Sunday, May 11, 2014

Like a Rock

My Grandma's Story: Rock of Ages

I come from a long line of educators.  My grandmother, Nona Kauffman, was a teacher in a one-room schoolhouse in Northern Indiana.  Many of her students were Amish, and the others came from the local farming community.  She used to tell stories about these students and could remember names and details of specific events many, many decades later. 

Memory was never an issue for Grandma.  She was an avid Scrabble player, wrote a weekly column for her church newsletter until late in her 90s, and could rattle off long passages of Shakespeare or full poems of Wordsworth or Browning well into her ninth decade.  She passed away soon after her 100th birthday, but lives on in many ways, as this story may show.

After I had been teaching for a few years and Grandma was in her late 80s, I stopped in one day to talk a bit, but mostly to listen.  When I arrived for this particular visit, she was excited about an encounter she had that morning with a former student.  Grandma had been down to the main office of the nursing home talking to one of the secretaries when a head popped around the corner, and a woman who was thinking of moving into the nursing home said, "Nona Kauffman, is that you?  I thought I recognized your voice."

This elderly woman, in her 70s herself, had been Grandma's student in the one-room schoolhouse in Honeyville, Indiana, many years ago.  Even after six decades had passed, her former student still recognized the voice of her favorite teacher.  

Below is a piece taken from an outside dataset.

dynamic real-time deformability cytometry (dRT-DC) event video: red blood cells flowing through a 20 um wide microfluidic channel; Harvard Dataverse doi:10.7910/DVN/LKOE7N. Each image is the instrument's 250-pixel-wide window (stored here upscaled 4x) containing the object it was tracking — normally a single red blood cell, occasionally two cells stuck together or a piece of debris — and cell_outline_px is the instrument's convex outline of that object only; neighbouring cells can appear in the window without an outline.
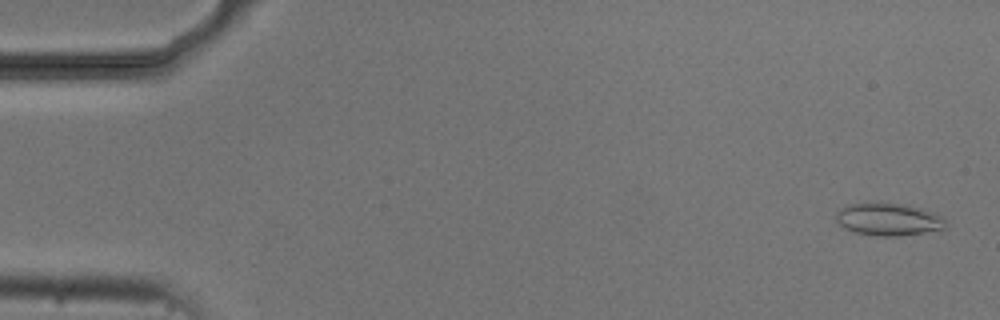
{"species": "common noctule bat (a hibernating species)", "species_latin": "Nyctalus noctula", "temperature_condition": "cold", "stored_images_in_passage": 5, "camera_frame_rate_fps": 3000, "um_per_image_px": 0.085, "animal": {"sex": "male", "body_mass_g": 20.5, "forearm_length_mm": 52.5}, "frame": {"image": 1, "passage_image": 1, "time_ms": 0.0, "image_size_px": [1000, 320], "cell_outline_px": [[948, 228], [900, 236], [876, 236], [856, 232], [844, 228], [836, 220], [836, 212], [840, 208], [848, 204], [880, 200], [908, 204], [944, 216], [948, 224]], "centroid_in_image_um": [75.53, 18.6], "position_along_channel_um": 9.5, "area_um2": 21.56}}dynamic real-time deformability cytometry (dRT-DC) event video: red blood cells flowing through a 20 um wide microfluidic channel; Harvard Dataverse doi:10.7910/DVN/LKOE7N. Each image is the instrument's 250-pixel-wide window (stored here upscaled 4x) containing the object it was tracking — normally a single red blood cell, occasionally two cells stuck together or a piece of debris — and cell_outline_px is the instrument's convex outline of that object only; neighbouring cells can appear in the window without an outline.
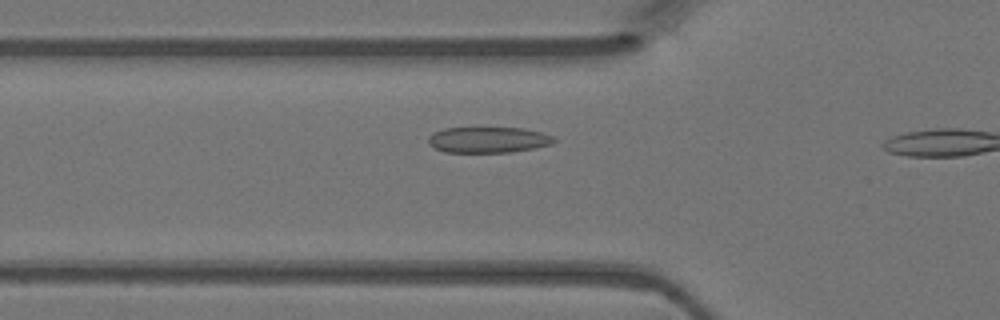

Grandma's comment to me as I left that day: "You have picked the right profession.  The rewards of teaching will follow you all of your life."

My Story: Classic Rock
About two weeks ago, I received an email from a former student who both my wife and I had in class when we first started teaching at Hesston Middle School in rural Kansas in the early 1980s.  Now an elementary teacher with middle school-age children of her own, she has kept in touch with many of her former classmates.  They had been trading school stories on Facebook, and one of them posted a picture that stirred memories and led to her email.  This is the picture:


At Hesston Middle School in the early 80s, all of the students were placed in homerooms.  The students chose names for their groups, designed and made t-shirts, and met weekly to work on all the things a middle schooler might need to work on in order to be successful.  This t-shirt was from my one of my homeroom groups.  How and why she kept this t-shirt is a mystery, but I’m glad she did.

Since that first email, I have heard from other of my ex-seventh graders.  It has been great fun to see what they are up to and all they have accomplished in the past 30 or so years.  I'm amazed, both at these students and that so many years have passed so very quickly.  

Time does fly when you're having fun!

So have a great week, HSE.  Be secure in the knowledge that you do make a difference in the lives of your students.  Remember the words of a very wise and very wonderful woman who once told me that the rewards of our profession last a lifetime.  She was right in the 1980s, and her words still ring true today.

Bring it home strong.  Rock on!

Phil

“We must use time wisely and forever realize that the time is always ripe to do right.”